#### Page excerpt:

|---|

No, we don't have any "Autumn Lilac" but now that you have brought it to my attention I'll make a point of hunting one or two down... BTW, I ckicked on the picture of the bark and really like it... Reminds me of cedar... Thanks...

Well, folks... Hotter than a 3 dollar pistol here but I had to replace a section of deer fence and just came in from that unpleasant job... Fortunately, the deer didn't get into the gardens but from the looks of the fence musta gotten a foot caught in it near the top and freeked out 'cause it was torn purdy bad...

Hope that this story about tomatoes not likin' to set fruit in the hot ain't all that accurate 'cause we're in for 90 plus days as long as we can see... Gonna be a hot summer... Last summer we had 2 days over 90 and we've allready had 13 or 14 and, heck, summer is just barely here!!!

|---|

#### Data listing:
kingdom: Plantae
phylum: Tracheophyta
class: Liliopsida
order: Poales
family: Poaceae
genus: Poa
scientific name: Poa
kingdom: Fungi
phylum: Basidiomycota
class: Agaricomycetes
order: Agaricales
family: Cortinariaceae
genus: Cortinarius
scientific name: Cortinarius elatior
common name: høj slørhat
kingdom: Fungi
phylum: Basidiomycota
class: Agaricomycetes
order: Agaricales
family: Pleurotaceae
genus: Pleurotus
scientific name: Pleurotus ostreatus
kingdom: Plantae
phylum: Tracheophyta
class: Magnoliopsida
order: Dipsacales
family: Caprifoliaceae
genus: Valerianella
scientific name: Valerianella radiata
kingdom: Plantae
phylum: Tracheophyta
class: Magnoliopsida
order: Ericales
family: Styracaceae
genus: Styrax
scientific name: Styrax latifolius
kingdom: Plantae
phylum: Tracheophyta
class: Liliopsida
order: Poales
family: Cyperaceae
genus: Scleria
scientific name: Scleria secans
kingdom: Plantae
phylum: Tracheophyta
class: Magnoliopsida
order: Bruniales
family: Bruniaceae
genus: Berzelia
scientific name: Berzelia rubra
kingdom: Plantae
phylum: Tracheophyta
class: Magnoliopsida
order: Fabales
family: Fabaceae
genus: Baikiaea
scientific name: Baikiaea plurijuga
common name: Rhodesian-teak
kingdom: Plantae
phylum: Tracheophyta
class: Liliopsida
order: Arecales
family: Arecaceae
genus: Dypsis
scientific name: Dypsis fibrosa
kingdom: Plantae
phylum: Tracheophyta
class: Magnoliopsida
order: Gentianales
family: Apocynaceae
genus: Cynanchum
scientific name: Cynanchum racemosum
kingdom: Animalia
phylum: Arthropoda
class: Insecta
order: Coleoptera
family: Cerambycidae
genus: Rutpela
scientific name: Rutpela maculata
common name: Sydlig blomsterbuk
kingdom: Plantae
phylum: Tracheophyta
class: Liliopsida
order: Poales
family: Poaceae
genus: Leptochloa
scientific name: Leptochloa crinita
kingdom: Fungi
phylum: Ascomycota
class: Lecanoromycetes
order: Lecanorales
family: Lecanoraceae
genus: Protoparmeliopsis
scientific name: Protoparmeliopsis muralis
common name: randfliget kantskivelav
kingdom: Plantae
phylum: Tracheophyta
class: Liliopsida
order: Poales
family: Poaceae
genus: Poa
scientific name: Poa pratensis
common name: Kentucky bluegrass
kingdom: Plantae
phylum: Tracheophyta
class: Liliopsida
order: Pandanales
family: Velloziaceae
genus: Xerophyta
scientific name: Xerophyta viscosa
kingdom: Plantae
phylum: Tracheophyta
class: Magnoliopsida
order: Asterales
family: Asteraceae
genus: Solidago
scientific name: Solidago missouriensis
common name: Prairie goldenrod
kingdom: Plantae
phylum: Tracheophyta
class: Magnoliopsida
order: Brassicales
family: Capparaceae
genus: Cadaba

|---|

#### Objective:
Return word for word the part of the gardening post starting at "No, we don't" and ending at "of cedar... Thanks...".

#### Solved problem:
No, we don't have any "Autumn Lilac" but now that you have brought it to my attention I'll make a point of hunting one or two down... BTW, I ckicked on the picture of the bark and really like it... Reminds me of cedar... Thanks...